The stylist – Angela, I think her name was – smiled encouragingly. “You know what they say – a change is a good as a holiday,” she replied. She had lurid aubergine-coloured hair in a wet-look perm. I really shouldn’t have trusted her. “I’ll make you a coffee while you think it over, okay?“
She clip-clopped off, bum waggling in a too-tight bleached denim skirt, and I bit my lip, courage leaking out of me by the second. She was probably only suggesting an elfin cut because she was bored with trims and blow-dries.
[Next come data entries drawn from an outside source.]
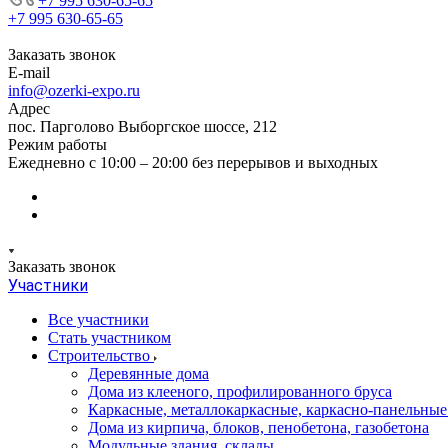
+7 995 630-65-65
+7 995 630-65-65
Заказать звонок
E-mail
info@ozerki-expo.ru
Адрес
пос. Парголово Выборгское шоссе, 212
Режим работы
Ежедневно с 10:00 – 20:00 без перерывов и выходных
Заказать звонок
Участники
Все участники
Стать участником
Строительство
Деревянные дома
Дома из клееного, профилированного бруса
Каркасные, металлокаркасные, каркасно-панельные
Дома из кирпича, блоков, пенобетона, газобетона
Модульные здания, склады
She probably couldn’t care less how I’d look at the end of it. And I wasn’t convinced by the ‘a change is as good as a holiday’ line either. I’d spent two weeks camping in the Lake District last year, and that was not an experience I wanted repeated in a haircut.
My phone rang as I was mid-dither. I rummaged in my bag for it, and saw that ‘Mum’ was flashing on the screen. I was just about to send it to voicemail when I got the strangest feeling I should answer. So I did.
“Hi Mum, are you all right?”
“Evie, sit down,” she said, her voice quavering. “It’s bad news, darling.”
“I am sitting down,” I replied, examining my split ends. “What’s up?” My mother’s idea of bad news was that her favourite character was being written out of the Archers, or that she’d accidentally sat on her reading glasses and broken them. I was hardened to all her ‘bad news’ phone calls by now.
“It’s Jo,” she said, and I heard a sob in her voice. “Oh, Evie…”
“Is she all right?” I asked, making a thumbs-up sign at Angela as she dumped a coffee in front of me. Jo was my mum’s younger sister, and the coolest, loveliest, most fun aunt you could ever wish for. Must give her a ring, I thought, making a mental note. I had been a bit crap about keeping in touch with everyone lately.
“No,” said Mum, in this awful shuddering wail. “She’s been in a car crash. She… She’s dead, Evie. Jo’s dead.”